BEGIN DATASET RECORDS

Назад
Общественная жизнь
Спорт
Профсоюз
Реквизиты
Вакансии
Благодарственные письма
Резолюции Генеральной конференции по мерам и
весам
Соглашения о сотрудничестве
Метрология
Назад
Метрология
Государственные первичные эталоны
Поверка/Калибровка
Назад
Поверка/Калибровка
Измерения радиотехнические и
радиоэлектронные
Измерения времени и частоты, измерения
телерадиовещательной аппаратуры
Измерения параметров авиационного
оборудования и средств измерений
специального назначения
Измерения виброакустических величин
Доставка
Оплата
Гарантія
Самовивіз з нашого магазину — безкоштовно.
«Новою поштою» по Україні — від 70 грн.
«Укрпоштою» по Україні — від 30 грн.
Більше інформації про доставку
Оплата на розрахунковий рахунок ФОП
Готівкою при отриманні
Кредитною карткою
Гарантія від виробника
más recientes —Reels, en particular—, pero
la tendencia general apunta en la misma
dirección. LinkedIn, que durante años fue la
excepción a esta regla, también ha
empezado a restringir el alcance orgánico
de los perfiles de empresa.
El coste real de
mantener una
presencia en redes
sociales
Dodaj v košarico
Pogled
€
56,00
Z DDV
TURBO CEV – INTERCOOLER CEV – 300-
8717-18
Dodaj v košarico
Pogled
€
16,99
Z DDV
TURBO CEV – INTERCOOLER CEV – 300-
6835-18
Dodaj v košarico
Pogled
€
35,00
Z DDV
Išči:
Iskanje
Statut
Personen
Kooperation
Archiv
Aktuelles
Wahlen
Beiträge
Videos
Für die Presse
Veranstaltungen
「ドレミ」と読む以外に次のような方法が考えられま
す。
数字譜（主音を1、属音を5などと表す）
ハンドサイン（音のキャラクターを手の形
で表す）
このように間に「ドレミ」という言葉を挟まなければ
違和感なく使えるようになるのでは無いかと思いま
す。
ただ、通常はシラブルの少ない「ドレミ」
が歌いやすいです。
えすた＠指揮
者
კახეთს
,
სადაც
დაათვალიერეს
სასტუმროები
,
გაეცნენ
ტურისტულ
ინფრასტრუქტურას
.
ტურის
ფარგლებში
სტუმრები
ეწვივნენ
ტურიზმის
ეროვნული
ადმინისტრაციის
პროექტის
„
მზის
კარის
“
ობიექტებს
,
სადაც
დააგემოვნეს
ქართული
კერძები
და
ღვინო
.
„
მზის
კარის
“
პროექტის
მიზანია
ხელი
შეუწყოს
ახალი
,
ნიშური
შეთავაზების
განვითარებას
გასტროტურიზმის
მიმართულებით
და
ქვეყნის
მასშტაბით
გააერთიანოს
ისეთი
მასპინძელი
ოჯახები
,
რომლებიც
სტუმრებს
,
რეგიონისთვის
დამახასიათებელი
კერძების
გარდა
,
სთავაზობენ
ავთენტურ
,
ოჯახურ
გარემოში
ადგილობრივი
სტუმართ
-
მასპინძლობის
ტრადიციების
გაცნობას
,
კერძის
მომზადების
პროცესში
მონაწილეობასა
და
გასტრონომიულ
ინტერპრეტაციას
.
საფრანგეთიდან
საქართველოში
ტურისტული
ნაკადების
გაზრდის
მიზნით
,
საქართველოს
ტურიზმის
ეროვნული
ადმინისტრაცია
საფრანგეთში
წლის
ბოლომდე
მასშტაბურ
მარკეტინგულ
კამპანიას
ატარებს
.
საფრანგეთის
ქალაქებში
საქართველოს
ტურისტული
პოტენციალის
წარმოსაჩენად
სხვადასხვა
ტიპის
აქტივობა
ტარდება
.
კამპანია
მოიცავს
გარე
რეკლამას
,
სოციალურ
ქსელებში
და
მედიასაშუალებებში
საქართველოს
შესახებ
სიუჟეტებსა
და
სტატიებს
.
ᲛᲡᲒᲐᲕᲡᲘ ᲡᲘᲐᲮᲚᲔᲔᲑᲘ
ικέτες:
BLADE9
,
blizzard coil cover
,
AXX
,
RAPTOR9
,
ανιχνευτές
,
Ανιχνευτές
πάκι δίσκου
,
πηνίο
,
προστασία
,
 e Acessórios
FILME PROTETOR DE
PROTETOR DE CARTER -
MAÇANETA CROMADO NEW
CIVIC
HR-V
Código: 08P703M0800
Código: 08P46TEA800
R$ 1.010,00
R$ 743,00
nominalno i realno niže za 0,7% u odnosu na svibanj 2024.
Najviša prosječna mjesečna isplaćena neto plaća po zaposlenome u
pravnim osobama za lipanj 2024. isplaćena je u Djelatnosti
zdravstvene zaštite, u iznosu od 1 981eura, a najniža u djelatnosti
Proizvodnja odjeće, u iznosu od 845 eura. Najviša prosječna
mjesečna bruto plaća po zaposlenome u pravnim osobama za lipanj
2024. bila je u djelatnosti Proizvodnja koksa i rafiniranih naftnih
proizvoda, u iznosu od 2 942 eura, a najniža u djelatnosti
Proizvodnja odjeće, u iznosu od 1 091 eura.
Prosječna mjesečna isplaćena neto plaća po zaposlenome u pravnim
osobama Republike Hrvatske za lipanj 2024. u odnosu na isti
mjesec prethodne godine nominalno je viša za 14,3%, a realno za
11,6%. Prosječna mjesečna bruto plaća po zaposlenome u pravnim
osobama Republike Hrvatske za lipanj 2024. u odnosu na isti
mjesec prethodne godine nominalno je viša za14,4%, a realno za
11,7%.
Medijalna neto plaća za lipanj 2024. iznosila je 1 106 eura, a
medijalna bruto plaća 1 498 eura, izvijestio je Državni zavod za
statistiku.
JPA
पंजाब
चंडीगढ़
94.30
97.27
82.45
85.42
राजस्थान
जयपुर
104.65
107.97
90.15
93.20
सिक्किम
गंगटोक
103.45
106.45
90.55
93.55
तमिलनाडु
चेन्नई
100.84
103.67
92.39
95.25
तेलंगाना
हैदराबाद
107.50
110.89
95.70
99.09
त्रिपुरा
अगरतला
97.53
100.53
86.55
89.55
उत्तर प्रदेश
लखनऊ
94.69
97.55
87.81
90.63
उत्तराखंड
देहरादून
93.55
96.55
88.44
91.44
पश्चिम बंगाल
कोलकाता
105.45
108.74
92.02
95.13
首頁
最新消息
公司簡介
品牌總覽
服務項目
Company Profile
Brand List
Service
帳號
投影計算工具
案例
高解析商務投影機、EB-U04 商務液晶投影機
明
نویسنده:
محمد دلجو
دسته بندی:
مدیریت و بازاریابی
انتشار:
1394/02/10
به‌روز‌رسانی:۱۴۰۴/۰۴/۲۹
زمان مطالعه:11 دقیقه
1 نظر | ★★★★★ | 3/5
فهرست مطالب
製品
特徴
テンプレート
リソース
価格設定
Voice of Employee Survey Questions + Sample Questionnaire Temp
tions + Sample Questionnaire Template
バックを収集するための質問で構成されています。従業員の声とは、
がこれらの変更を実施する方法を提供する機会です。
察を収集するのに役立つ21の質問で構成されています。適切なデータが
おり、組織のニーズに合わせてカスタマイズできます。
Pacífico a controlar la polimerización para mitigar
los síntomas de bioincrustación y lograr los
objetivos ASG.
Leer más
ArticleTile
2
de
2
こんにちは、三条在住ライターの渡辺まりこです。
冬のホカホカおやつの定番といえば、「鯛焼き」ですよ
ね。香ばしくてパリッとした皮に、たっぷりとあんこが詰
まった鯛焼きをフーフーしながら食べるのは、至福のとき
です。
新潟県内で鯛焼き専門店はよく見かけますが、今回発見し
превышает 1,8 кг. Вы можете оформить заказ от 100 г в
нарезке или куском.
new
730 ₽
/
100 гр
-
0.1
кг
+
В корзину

END DATASET RECORDS

Retype the listing exactly, in full.

Назад
Общественная жизнь
Спорт
Профсоюз
Реквизиты
Вакансии
Благодарственные письма
Резолюции Генеральной конференции по мерам и
весам
Соглашения о сотрудничестве
Метрология
Назад
Метрология
Государственные первичные эталоны
Поверка/Калибровка
Назад
Поверка/Калибровка
Измерения радиотехнические и
радиоэлектронные
Измерения времени и частоты, измерения
телерадиовещательной аппаратуры
Измерения параметров авиационного
оборудования и средств измерений
специального назначения
Измерения виброакустических величин
Доставка
Оплата
Гарантія
Самовивіз з нашого магазину — безкоштовно.
«Новою поштою» по Україні — від 70 грн.
«Укрпоштою» по Україні — від 30 грн.
Більше інформації про доставку
Оплата на розрахунковий рахунок ФОП
Готівкою при отриманні
Кредитною карткою
Гарантія від виробника
más recientes —Reels, en particular—, pero
la tendencia general apunta en la misma
dirección. LinkedIn, que durante años fue la
excepción a esta regla, también ha
empezado a restringir el alcance orgánico
de los perfiles de empresa.
El coste real de
mantener una
presencia en redes
sociales
Dodaj v košarico
Pogled
€
56,00
Z DDV
TURBO CEV – INTERCOOLER CEV – 300-
8717-18
Dodaj v košarico
Pogled
€
16,99
Z DDV
TURBO CEV – INTERCOOLER CEV – 300-
6835-18
Dodaj v košarico
Pogled
€
35,00
Z DDV
Išči:
Iskanje
Statut
Personen
Kooperation
Archiv
Aktuelles
Wahlen
Beiträge
Videos
Für die Presse
Veranstaltungen
「ドレミ」と読む以外に次のような方法が考えられま
す。
数字譜（主音を1、属音を5などと表す）
ハンドサイン（音のキャラクターを手の形
で表す）
このように間に「ドレミ」という言葉を挟まなければ
違和感なく使えるようになるのでは無いかと思いま
す。
ただ、通常はシラブルの少ない「ドレミ」
が歌いやすいです。
えすた＠指揮
者
კახეთს
,
სადაც
დაათვალიერეს
სასტუმროები
,
გაეცნენ
ტურისტულ
ინფრასტრუქტურას
.
ტურის
ფარგლებში
სტუმრები
ეწვივნენ
ტურიზმის
ეროვნული
ადმინისტრაციის
პროექტის
„
მზის
კარის
“
ობიექტებს
,
სადაც
დააგემოვნეს
ქართული
კერძები
და
ღვინო
.
„
მზის
კარის
“
პროექტის
მიზანია
ხელი
შეუწყოს
ახალი
,
ნიშური
შეთავაზების
განვითარებას
გასტროტურიზმის
მიმართულებით
და
ქვეყნის
მასშტაბით
გააერთიანოს
ისეთი
მასპინძელი
ოჯახები
,
რომლებიც
სტუმრებს
,
რეგიონისთვის
დამახასიათებელი
კერძების
გარდა
,
სთავაზობენ
ავთენტურ
,
ოჯახურ
გარემოში
ადგილობრივი
სტუმართ
-
მასპინძლობის
ტრადიციების
გაცნობას
,
კერძის
მომზადების
პროცესში
მონაწილეობასა
და
გასტრონომიულ
ინტერპრეტაციას
.
საფრანგეთიდან
საქართველოში
ტურისტული
ნაკადების
გაზრდის
მიზნით
,
საქართველოს
ტურიზმის
ეროვნული
ადმინისტრაცია
საფრანგეთში
წლის
ბოლომდე
მასშტაბურ
მარკეტინგულ
კამპანიას
ატარებს
.
საფრანგეთის
ქალაქებში
საქართველოს
ტურისტული
პოტენციალის
წარმოსაჩენად
სხვადასხვა
ტიპის
აქტივობა
ტარდება
.
კამპანია
მოიცავს
გარე
რეკლამას
,
სოციალურ
ქსელებში
და
მედიასაშუალებებში
საქართველოს
შესახებ
სიუჟეტებსა
და
სტატიებს
.
ᲛᲡᲒᲐᲕᲡᲘ ᲡᲘᲐᲮᲚᲔᲔᲑᲘ
ικέτες:
BLADE9
,
blizzard coil cover
,
AXX
,
RAPTOR9
,
ανιχνευτές
,
Ανιχνευτές
πάκι δίσκου
,
πηνίο
,
προστασία
,
 e Acessórios
FILME PROTETOR DE
PROTETOR DE CARTER -
MAÇANETA CROMADO NEW
CIVIC
HR-V
Código: 08P703M0800
Código: 08P46TEA800
R$ 1.010,00
R$ 743,00
nominalno i realno niže za 0,7% u odnosu na svibanj 2024.
Najviša prosječna mjesečna isplaćena neto plaća po zaposlenome u
pravnim osobama za lipanj 2024. isplaćena je u Djelatnosti
zdravstvene zaštite, u iznosu od 1 981eura, a najniža u djelatnosti
Proizvodnja odjeće, u iznosu od 845 eura. Najviša prosječna
mjesečna bruto plaća po zaposlenome u pravnim osobama za lipanj
2024. bila je u djelatnosti Proizvodnja koksa i rafiniranih naftnih
proizvoda, u iznosu od 2 942 eura, a najniža u djelatnosti
Proizvodnja odjeće, u iznosu od 1 091 eura.
Prosječna mjesečna isplaćena neto plaća po zaposlenome u pravnim
osobama Republike Hrvatske za lipanj 2024. u odnosu na isti
mjesec prethodne godine nominalno je viša za 14,3%, a realno za
11,6%. Prosječna mjesečna bruto plaća po zaposlenome u pravnim
osobama Republike Hrvatske za lipanj 2024. u odnosu na isti
mjesec prethodne godine nominalno je viša za14,4%, a realno za
11,7%.
Medijalna neto plaća za lipanj 2024. iznosila je 1 106 eura, a
medijalna bruto plaća 1 498 eura, izvijestio je Državni zavod za
statistiku.
JPA
पंजाब
चंडीगढ़
94.30
97.27
82.45
85.42
राजस्थान
जयपुर
104.65
107.97
90.15
93.20
सिक्किम
गंगटोक
103.45
106.45
90.55
93.55
तमिलनाडु
चेन्नई
100.84
103.67
92.39
95.25
तेलंगाना
हैदराबाद
107.50
110.89
95.70
99.09
त्रिपुरा
अगरतला
97.53
100.53
86.55
89.55
उत्तर प्रदेश
लखनऊ
94.69
97.55
87.81
90.63
उत्तराखंड
देहरादून
93.55
96.55
88.44
91.44
पश्चिम बंगाल
कोलकाता
105.45
108.74
92.02
95.13
首頁
最新消息
公司簡介
品牌總覽
服務項目
Company Profile
Brand List
Service
帳號
投影計算工具
案例
高解析商務投影機、EB-U04 商務液晶投影機
明
نویسنده:
محمد دلجو
دسته بندی:
مدیریت و بازاریابی
انتشار:
1394/02/10
به‌روز‌رسانی:۱۴۰۴/۰۴/۲۹
زمان مطالعه:11 دقیقه
1 نظر | ★★★★★ | 3/5
فهرست مطالب
製品
特徴
テンプレート
リソース
価格設定
Voice of Employee Survey Questions + Sample Questionnaire Temp
tions + Sample Questionnaire Template
バックを収集するための質問で構成されています。従業員の声とは、
がこれらの変更を実施する方法を提供する機会です。
察を収集するのに役立つ21の質問で構成されています。適切なデータが
おり、組織のニーズに合わせてカスタマイズできます。
Pacífico a controlar la polimerización para mitigar
los síntomas de bioincrustación y lograr los
objetivos ASG.
Leer más
ArticleTile
2
de
2
こんにちは、三条在住ライターの渡辺まりこです。
冬のホカホカおやつの定番といえば、「鯛焼き」ですよ
ね。香ばしくてパリッとした皮に、たっぷりとあんこが詰
まった鯛焼きをフーフーしながら食べるのは、至福のとき
です。
新潟県内で鯛焼き専門店はよく見かけますが、今回発見し
превышает 1,8 кг. Вы можете оформить заказ от 100 г в
нарезке или куском.
new
730 ₽
/
100 гр
-
0.1
кг
+
В корзину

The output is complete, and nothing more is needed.